:: STORED DATA ::

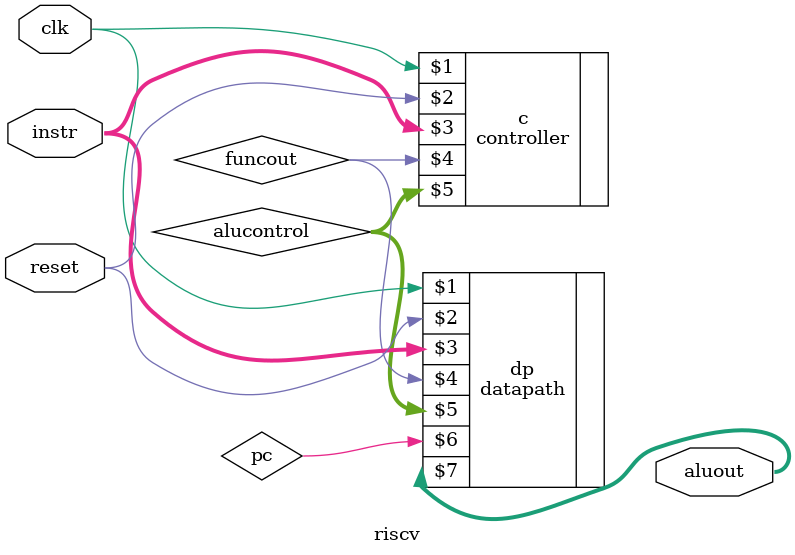
<source format=sv>
`timescale 1ns / 1ps


module riscv(
    input logic clk, reset,
    input logic [31:0]instr,
    output logic [31:0]aluout
    );
    logic [2:0]alucontrol;
    logic funcout;
    
    controller c(clk, reset, instr, funcout, alucontrol);
    datapath dp(clk, reset, instr, funcout, alucontrol, pc, aluout);
    
endmodule

</source>
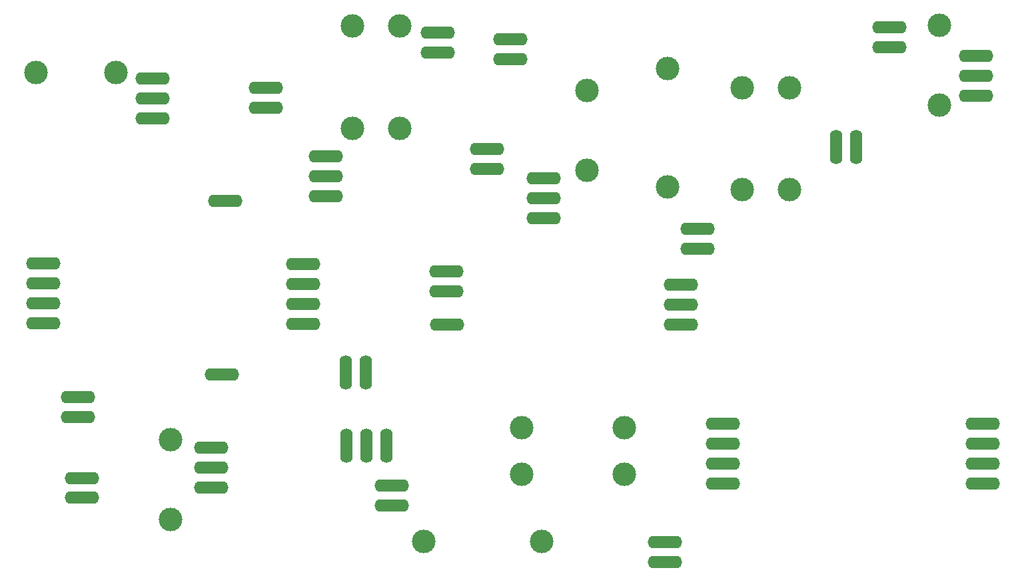
<source format=gbr>
%TF.GenerationSoftware,KiCad,Pcbnew,(6.0.7)*%
%TF.CreationDate,2023-02-10T17:21:08-05:00*%
%TF.ProjectId,Phoenix612_MultiStage_PA_Testing_v3,50686f65-6e69-4783-9631-325f4d756c74,rev?*%
%TF.SameCoordinates,Original*%
%TF.FileFunction,Copper,L2,Bot*%
%TF.FilePolarity,Positive*%
%FSLAX46Y46*%
G04 Gerber Fmt 4.6, Leading zero omitted, Abs format (unit mm)*
G04 Created by KiCad (PCBNEW (6.0.7)) date 2023-02-10 17:21:08*
%MOMM*%
%LPD*%
G01*
G04 APERTURE LIST*
%TA.AperFunction,ComponentPad*%
%ADD10O,4.400000X1.600000*%
%TD*%
%TA.AperFunction,ComponentPad*%
%ADD11C,3.000000*%
%TD*%
%TA.AperFunction,ComponentPad*%
%ADD12O,1.600000X4.400000*%
%TD*%
G04 APERTURE END LIST*
D10*
%TO.P,C31,1*%
%TO.N,Q1_12V*%
X91186000Y-25083888D03*
%TO.P,C31,2*%
%TO.N,GND*%
X91186000Y-27583888D03*
%TD*%
D11*
%TO.P,D5,1,K*%
%TO.N,TX12V*%
X145669000Y-23296849D03*
%TO.P,D5,2,A*%
%TO.N,Net-(D5-Pad2)*%
X145669000Y-33456849D03*
%TD*%
D10*
%TO.P,J6,1,Pin_1*%
%TO.N,Net-(J6-Pad1)*%
X76136500Y-84373000D03*
%TO.P,J6,2,Pin_2*%
%TO.N,Net-(J6-Pad2)*%
X76136500Y-81833000D03*
%TD*%
%TO.P,C8,1*%
%TO.N,Net-(C5-Pad1)*%
X88201500Y-39042849D03*
%TO.P,C8,2*%
%TO.N,GND*%
X88201500Y-41542849D03*
%TD*%
%TO.P,J11,1,Pin_1*%
%TO.N,Q1_12V*%
X81915000Y-26792349D03*
%TO.P,J11,2,Pin_2*%
%TO.N,Net-(J11-Pad2)*%
X81915000Y-24252349D03*
%TD*%
%TO.P,J3,1,Pin_1*%
%TO.N,Net-(J3-Pad1)*%
X114935000Y-49197849D03*
%TO.P,J3,2,Pin_2*%
%TO.N,Net-(J3-Pad2)*%
X114935000Y-51737849D03*
%TD*%
%TO.P,RV3,1,1*%
%TO.N,GND*%
X45720000Y-35115849D03*
%TO.P,RV3,2,2*%
%TO.N,Net-(C23-Pad1)*%
X45720000Y-32575849D03*
%TO.P,RV3,3,3*%
%TO.N,Net-(C28-Pad1)*%
X45720000Y-30035849D03*
%TD*%
%TO.P,C29,1*%
%TO.N,Net-(C28-Pad1)*%
X60071000Y-31272349D03*
%TO.P,C29,2*%
%TO.N,GND*%
X60071000Y-33772349D03*
%TD*%
%TO.P,C18,1*%
%TO.N,M2_12V*%
X110807500Y-89080849D03*
%TO.P,C18,2*%
%TO.N,GND*%
X110807500Y-91580849D03*
%TD*%
%TO.P,RV2,1,1*%
%TO.N,GND*%
X53149500Y-82082000D03*
%TO.P,RV2,2,2*%
%TO.N,Net-(C11-Pad1)*%
X53149500Y-79542000D03*
%TO.P,RV2,3,3*%
%TO.N,Net-(C16-Pad1)*%
X53149500Y-77002000D03*
%TD*%
D12*
%TO.P,Q2,1*%
%TO.N,Net-(Q2-Pad1)*%
X70358000Y-76754349D03*
%TO.P,Q2,2*%
%TO.N,GND*%
X72898000Y-76754349D03*
%TO.P,Q2,3*%
%TO.N,Net-(J6-Pad2)*%
X75438000Y-76754349D03*
%TD*%
D10*
%TO.P,U2,1,IN*%
%TO.N,Net-(J9-Pad1)*%
X31813500Y-53601849D03*
%TO.P,U2,2,IN*%
X31813500Y-56141849D03*
%TO.P,U2,3,GND*%
%TO.N,GND*%
X31813500Y-58681849D03*
%TO.P,U2,4,GND*%
X31813500Y-61221849D03*
%TO.P,U2,5,GND*%
X64833500Y-61267849D03*
%TO.P,U2,6,GND*%
X64833500Y-58727849D03*
%TO.P,U2,7,OUT*%
%TO.N,Net-(C22-Pad2)*%
X64833500Y-56187849D03*
%TO.P,U2,8,OUT*%
X64833500Y-53647849D03*
%TD*%
%TO.P,J2,1,Pin_1*%
%TO.N,Net-(C2-Pad2)*%
X83121500Y-61404500D03*
%TD*%
%TO.P,J5,1,Pin_1*%
%TO.N,Net-(C12-Pad2)*%
X54546500Y-67691000D03*
%TD*%
%TO.P,RV1,1,1*%
%TO.N,GND*%
X95440500Y-47815849D03*
%TO.P,RV1,2,2*%
%TO.N,Net-(C1-Pad1)*%
X95440500Y-45275849D03*
%TO.P,RV1,3,3*%
%TO.N,Net-(C5-Pad1)*%
X95440500Y-42735849D03*
%TD*%
D11*
%TO.P,T2,1,AA*%
%TO.N,M2_12V*%
X105623500Y-74470000D03*
%TO.P,T2,2,AB*%
%TO.N,Net-(J6-Pad1)*%
X92623500Y-74470000D03*
%TO.P,T2,3,SB*%
%TO.N,GND*%
X105623500Y-80470000D03*
%TO.P,T2,4,SA*%
%TO.N,Net-(C20-Pad1)*%
X92623500Y-80470000D03*
%TD*%
D10*
%TO.P,D4,1,K*%
%TO.N,Net-(D4-Pad1)*%
X139382500Y-26090849D03*
%TO.P,D4,2,A*%
%TO.N,TX12V*%
X139382500Y-23550849D03*
%TD*%
%TO.P,Q3,1,D*%
%TO.N,Net-(Q3-Pad1)*%
X67712000Y-39931849D03*
%TO.P,Q3,2,G*%
%TO.N,Net-(Q3-Pad2)*%
X67712000Y-42471849D03*
%TO.P,Q3,3,S*%
%TO.N,GND*%
X67712000Y-45011849D03*
%TD*%
%TO.P,J10,1,Pin_1*%
%TO.N,Net-(C22-Pad1)*%
X54927500Y-45656500D03*
%TD*%
%TO.P,C19,1*%
%TO.N,Net-(C16-Pad1)*%
X36703000Y-80929349D03*
%TO.P,C19,2*%
%TO.N,GND*%
X36703000Y-83429349D03*
%TD*%
%TO.P,U1,1,IN*%
%TO.N,Net-(C20-Pad2)*%
X118173500Y-73985349D03*
%TO.P,U1,2,IN*%
X118173500Y-76525349D03*
%TO.P,U1,3,GND*%
%TO.N,GND*%
X118173500Y-79065349D03*
%TO.P,U1,4,GND*%
X118173500Y-81605349D03*
%TO.P,U1,5,GND*%
X151193500Y-81651349D03*
%TO.P,U1,6,GND*%
X151193500Y-79111349D03*
%TO.P,U1,7,OUT*%
%TO.N,Net-(J8-Pad1)*%
X151193500Y-76571349D03*
%TO.P,U1,8,OUT*%
X151193500Y-74031349D03*
%TD*%
D11*
%TO.P,D2,1,K*%
%TO.N,Net-(C16-Pad1)*%
X48006000Y-75986000D03*
%TO.P,D2,2,A*%
%TO.N,GND*%
X48006000Y-86146000D03*
%TD*%
%TO.P,T1,1,AA*%
%TO.N,M1_12V*%
X120650000Y-31232349D03*
%TO.P,T1,2,AB*%
%TO.N,Net-(J3-Pad1)*%
X120650000Y-44232349D03*
%TO.P,T1,3,SB*%
%TO.N,GND*%
X126650000Y-31232349D03*
%TO.P,T1,4,SA*%
%TO.N,Net-(C7-Pad1)*%
X126650000Y-44232349D03*
%TD*%
D10*
%TO.P,Q1,1,D*%
%TO.N,Net-(J3-Pad2)*%
X112860500Y-56314849D03*
%TO.P,Q1,2,G*%
%TO.N,Net-(Q1-Pad2)*%
X112860500Y-58854849D03*
%TO.P,Q1,3,S*%
%TO.N,GND*%
X112860500Y-61394849D03*
%TD*%
D11*
%TO.P,T3,1,AA*%
%TO.N,Net-(C30-Pad2)*%
X71104500Y-23398849D03*
%TO.P,T3,2,AB*%
%TO.N,Net-(Q3-Pad1)*%
X71104500Y-36398849D03*
%TO.P,T3,3,SB*%
%TO.N,Net-(J11-Pad2)*%
X77104500Y-23398849D03*
%TO.P,T3,4,SA*%
%TO.N,Net-(C30-Pad2)*%
X77104500Y-36398849D03*
%TD*%
D10*
%TO.P,J12,1,Pin_1*%
%TO.N,GND*%
X150368000Y-27185349D03*
%TO.P,J12,2,Pin_2*%
%TO.N,Net-(D5-Pad2)*%
X150368000Y-29725349D03*
%TO.P,J12,3,Pin_3*%
%TO.N,GND*%
X150368000Y-32265349D03*
%TD*%
D11*
%TO.P,D3,1,K*%
%TO.N,Net-(C28-Pad1)*%
X41084500Y-29263849D03*
%TO.P,D3,2,A*%
%TO.N,GND*%
X30924500Y-29263849D03*
%TD*%
D10*
%TO.P,J1,1,Pin_1*%
%TO.N,PA_IN*%
X83058000Y-54595349D03*
%TO.P,J1,2,Pin_2*%
%TO.N,Net-(C2-Pad1)*%
X83058000Y-57135349D03*
%TD*%
D11*
%TO.P,D1,1,K*%
%TO.N,Net-(C5-Pad1)*%
X100901500Y-41709849D03*
%TO.P,D1,2,A*%
%TO.N,GND*%
X100901500Y-31549849D03*
%TD*%
D10*
%TO.P,C6,1*%
%TO.N,TX12V*%
X36258500Y-70628500D03*
%TO.P,C6,2*%
%TO.N,GND*%
X36258500Y-73128500D03*
%TD*%
D11*
%TO.P,L2,1,1*%
%TO.N,TX12V*%
X111188500Y-28812349D03*
%TO.P,L2,2,2*%
%TO.N,M1_12V*%
X111188500Y-43812349D03*
%TD*%
D12*
%TO.P,J4,1,Pin_1*%
%TO.N,Net-(C7-Pad2)*%
X72834500Y-67437000D03*
%TO.P,J4,2,Pin_2*%
%TO.N,Net-(J4-Pad2)*%
X70294500Y-67437000D03*
%TD*%
D11*
%TO.P,L3,1,1*%
%TO.N,TX12V*%
X80193500Y-88953849D03*
%TO.P,L3,2,2*%
%TO.N,M2_12V*%
X95193500Y-88953849D03*
%TD*%
D12*
%TO.P,C14,1*%
%TO.N,M1_12V*%
X132588000Y-38788849D03*
%TO.P,C14,2*%
%TO.N,GND*%
X135088000Y-38788849D03*
%TD*%
M02*

</source>
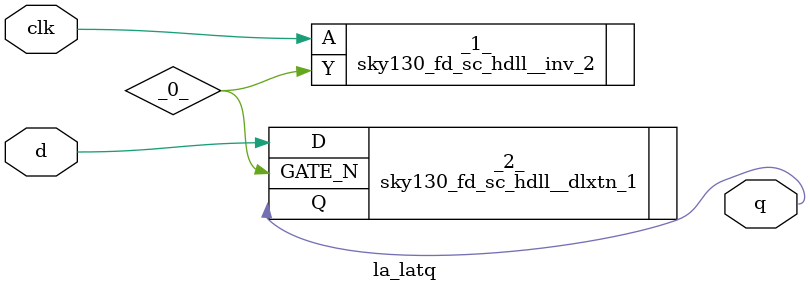
<source format=v>

/* Generated by Yosys 0.44 (git sha1 80ba43d26, g++ 11.4.0-1ubuntu1~22.04 -fPIC -O3) */

(* top =  1  *)
(* src = "inputs/la_latq.v:10.1-20.10" *)
module la_latq (
    d,
    clk,
    q
);
  (* src = "inputs/la_latq.v:18.5-18.40|/home/pgadfort/.sc/cache/lambdapdk-v0.1.33/lambdapdk/sky130/libs/sky130hdll/techmap/yosys/cells_latch.v:12.17-12.19" *)
  wire _0_;
  (* src = "inputs/la_latq.v:14.16-14.19" *)
  input clk;
  wire clk;
  (* src = "inputs/la_latq.v:13.16-13.17" *)
  input d;
  wire d;
  (* src = "inputs/la_latq.v:15.16-15.17" *)
  output q;
  wire q;
  sky130_fd_sc_hdll__inv_2 _1_ (
      .A(clk),
      .Y(_0_)
  );
  (* module_not_derived = 32'b00000000000000000000000000000001 *)
      (* src = "inputs/la_latq.v:18.5-18.40|/home/pgadfort/.sc/cache/lambdapdk-v0.1.33/lambdapdk/sky130/libs/sky130hdll/techmap/yosys/cells_latch.v:10.32-14.10" *)
  sky130_fd_sc_hdll__dlxtn_1 _2_ (
      .D(d),
      .GATE_N(_0_),
      .Q(q)
  );
endmodule

</source>
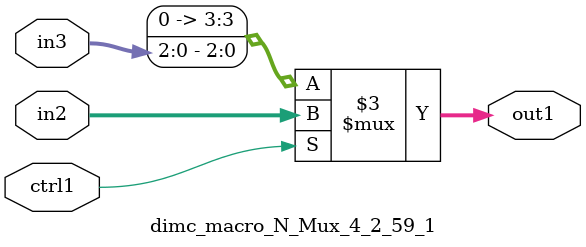
<source format=v>

`timescale 1ps / 1ps


module dimc_macro_N_Mux_4_2_59_1( in3, in2, ctrl1, out1 );

    input [2:0] in3;
    input [3:0] in2;
    input ctrl1;
    output [3:0] out1;
    reg [3:0] out1;

    
    // rtl_process:dimc_macro_N_Mux_4_2_59_1/dimc_macro_N_Mux_4_2_59_1_thread_1
    always @*
      begin : dimc_macro_N_Mux_4_2_59_1_thread_1
        case (ctrl1) 
          1'b1: 
            begin
              out1 = in2;
            end
          default: 
            begin
              out1 = {1'b0, in3};
            end
        endcase
      end

endmodule



</source>
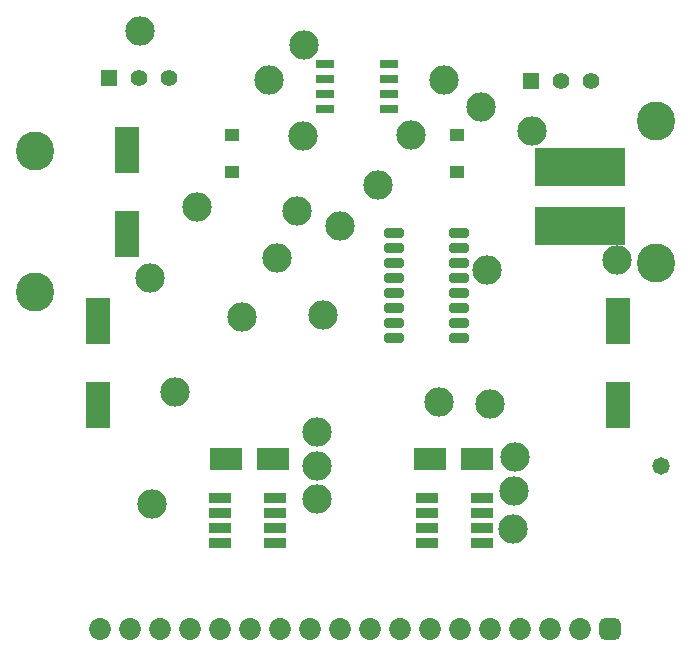
<source format=gbr>
%TF.GenerationSoftware,Altium Limited,Altium Designer,24.3.1 (35)*%
G04 Layer_Color=8388736*
%FSLAX43Y43*%
%MOMM*%
%TF.SameCoordinates,9DAA59CA-406A-4E62-98C5-13318CB5E6F2*%
%TF.FilePolarity,Negative*%
%TF.FileFunction,Soldermask,Top*%
%TF.Part,Single*%
G01*
G75*
%TA.AperFunction,SMDPad,CuDef*%
%ADD11R,2.000X4.000*%
G04:AMPARAMS|DCode=12|XSize=1.55mm|YSize=0.6mm|CornerRadius=0.051mm|HoleSize=0mm|Usage=FLASHONLY|Rotation=180.000|XOffset=0mm|YOffset=0mm|HoleType=Round|Shape=RoundedRectangle|*
%AMROUNDEDRECTD12*
21,1,1.550,0.498,0,0,180.0*
21,1,1.448,0.600,0,0,180.0*
1,1,0.102,-0.724,0.249*
1,1,0.102,0.724,0.249*
1,1,0.102,0.724,-0.249*
1,1,0.102,-0.724,-0.249*
%
%ADD12ROUNDEDRECTD12*%
%TA.AperFunction,ComponentPad*%
%ADD24C,1.400*%
%ADD25R,1.400X1.400*%
%ADD49O,3.203X3.303*%
%ADD50C,2.489*%
%ADD51C,1.853*%
G04:AMPARAMS|DCode=52|XSize=1.853mm|YSize=1.853mm|CornerRadius=0.514mm|HoleSize=0mm|Usage=FLASHONLY|Rotation=0.000|XOffset=0mm|YOffset=0mm|HoleType=Round|Shape=RoundedRectangle|*
%AMROUNDEDRECTD52*
21,1,1.853,0.825,0,0,0.0*
21,1,0.825,1.853,0,0,0.0*
1,1,1.028,0.413,-0.413*
1,1,1.028,-0.413,-0.413*
1,1,1.028,-0.413,0.413*
1,1,1.028,0.413,0.413*
%
%ADD52ROUNDEDRECTD52*%
%TA.AperFunction,ViaPad*%
%ADD53C,1.473*%
%TA.AperFunction,SMDPad,CuDef*%
%ADD61R,7.703X3.203*%
G04:AMPARAMS|DCode=62|XSize=0.803mm|YSize=1.653mm|CornerRadius=0.153mm|HoleSize=0mm|Usage=FLASHONLY|Rotation=90.000|XOffset=0mm|YOffset=0mm|HoleType=Round|Shape=RoundedRectangle|*
%AMROUNDEDRECTD62*
21,1,0.803,1.348,0,0,90.0*
21,1,0.498,1.653,0,0,90.0*
1,1,0.305,0.674,0.249*
1,1,0.305,0.674,-0.249*
1,1,0.305,-0.674,-0.249*
1,1,0.305,-0.674,0.249*
%
%ADD62ROUNDEDRECTD62*%
%ADD63R,1.983X0.923*%
%ADD64R,2.703X1.903*%
%ADD65R,1.153X1.103*%
D11*
X10490Y35877D02*
D03*
Y42977D02*
D03*
X52000Y28550D02*
D03*
Y21450D02*
D03*
X8000D02*
D03*
Y28550D02*
D03*
D12*
X32621Y46431D02*
D03*
Y47701D02*
D03*
Y48971D02*
D03*
Y50241D02*
D03*
X27221D02*
D03*
Y48971D02*
D03*
Y47701D02*
D03*
Y46431D02*
D03*
D24*
X49728Y48844D02*
D03*
X47188D02*
D03*
X14016Y49073D02*
D03*
X11476D02*
D03*
D25*
X44648Y48844D02*
D03*
X8936Y49073D02*
D03*
D49*
X55245Y45446D02*
D03*
Y33446D02*
D03*
X2692Y30957D02*
D03*
Y42957D02*
D03*
D50*
X31674Y40030D02*
D03*
X44729Y44628D02*
D03*
X11532Y53111D02*
D03*
X14529Y22479D02*
D03*
X12573Y13056D02*
D03*
X43131Y10922D02*
D03*
X26500Y16205D02*
D03*
X43261Y16967D02*
D03*
X51968Y33655D02*
D03*
X43236Y14097D02*
D03*
X41199Y21468D02*
D03*
X36890Y21637D02*
D03*
X26500Y13462D02*
D03*
Y19152D02*
D03*
X25348Y44221D02*
D03*
X25470Y51873D02*
D03*
X22479Y48946D02*
D03*
X34519Y44272D02*
D03*
X37287Y48946D02*
D03*
X40386Y46660D02*
D03*
X40945Y32868D02*
D03*
X27076Y29032D02*
D03*
X20168Y28854D02*
D03*
X28499Y36551D02*
D03*
X24816Y37795D02*
D03*
X23190Y33858D02*
D03*
X16358Y38176D02*
D03*
X12421Y32188D02*
D03*
D51*
X15748Y2413D02*
D03*
X18288D02*
D03*
X20828D02*
D03*
X23368D02*
D03*
X25908D02*
D03*
X28448D02*
D03*
X30988D02*
D03*
X33528D02*
D03*
X36068D02*
D03*
X46228D02*
D03*
X48768D02*
D03*
X43688D02*
D03*
X41148D02*
D03*
X38608D02*
D03*
X13208D02*
D03*
X10668D02*
D03*
X8128D02*
D03*
D52*
X51308D02*
D03*
D53*
X55626Y16205D02*
D03*
D61*
X48768Y41525D02*
D03*
Y36525D02*
D03*
D62*
X38539Y27051D02*
D03*
Y28321D02*
D03*
Y29591D02*
D03*
Y30861D02*
D03*
Y32131D02*
D03*
Y33401D02*
D03*
Y34671D02*
D03*
Y35941D02*
D03*
X33089Y27051D02*
D03*
Y28321D02*
D03*
Y29591D02*
D03*
Y30861D02*
D03*
Y32131D02*
D03*
Y33401D02*
D03*
Y34671D02*
D03*
Y35941D02*
D03*
D63*
X18285Y13513D02*
D03*
Y12243D02*
D03*
Y10973D02*
D03*
Y9703D02*
D03*
X22965Y13513D02*
D03*
Y12243D02*
D03*
Y10973D02*
D03*
Y9703D02*
D03*
X40542D02*
D03*
Y10973D02*
D03*
Y12243D02*
D03*
Y13513D02*
D03*
X35862Y9703D02*
D03*
Y10973D02*
D03*
Y12243D02*
D03*
Y13513D02*
D03*
D64*
X40075Y16815D02*
D03*
X36075D02*
D03*
X18803Y16840D02*
D03*
X22803D02*
D03*
D65*
X19380Y41097D02*
D03*
X19380Y44247D02*
D03*
X38354Y41122D02*
D03*
X38354Y44272D02*
D03*
%TF.MD5,c7e916ef7ce2cdee70bd9623573e53a4*%
M02*

</source>
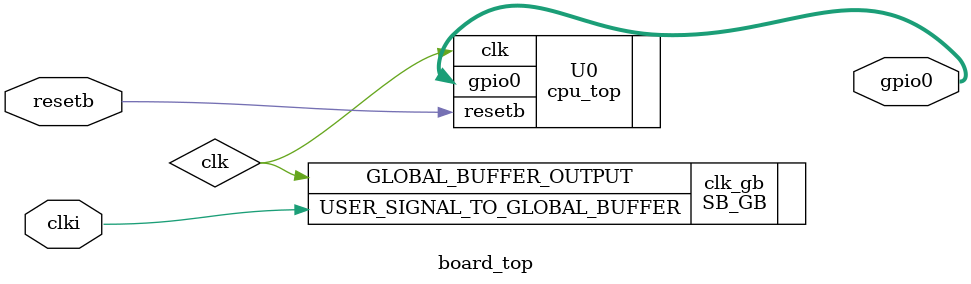
<source format=v>

module board_top
  (
   input wire clki,
   input wire resetb,
   output wire [7:0] gpio0
   );

   wire 	     clk;
   SB_GB clk_gb(.USER_SIGNAL_TO_GLOBAL_BUFFER(clki),
		.GLOBAL_BUFFER_OUTPUT(clk));

   cpu_top U0(.clk(clk), .resetb(resetb), .gpio0(gpio0));
   
endmodule // board_top

</source>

:::

WHAT TO PRODUCE »
Identify the lines in the entries that hold "FLASHONLY" and return each one.

ANSWER BOX »
G04:AMPARAMS|DCode=12|XSize=1.55mm|YSize=0.6mm|CornerRadius=0.051mm|HoleSize=0mm|Usage=FLASHONLY|Rotation=180.000|XOffset=0mm|YOffset=0mm|HoleType=Round|Shape=RoundedRectangle|*
G04:AMPARAMS|DCode=52|XSize=1.853mm|YSize=1.853mm|CornerRadius=0.514mm|HoleSize=0mm|Usage=FLASHONLY|Rotation=0.000|XOffset=0mm|YOffset=0mm|HoleType=Round|Shape=RoundedRectangle|*
G04:AMPARAMS|DCode=62|XSize=0.803mm|YSize=1.653mm|CornerRadius=0.153mm|HoleSize=0mm|Usage=FLASHONLY|Rotation=90.000|XOffset=0mm|YOffset=0mm|HoleType=Round|Shape=RoundedRectangle|*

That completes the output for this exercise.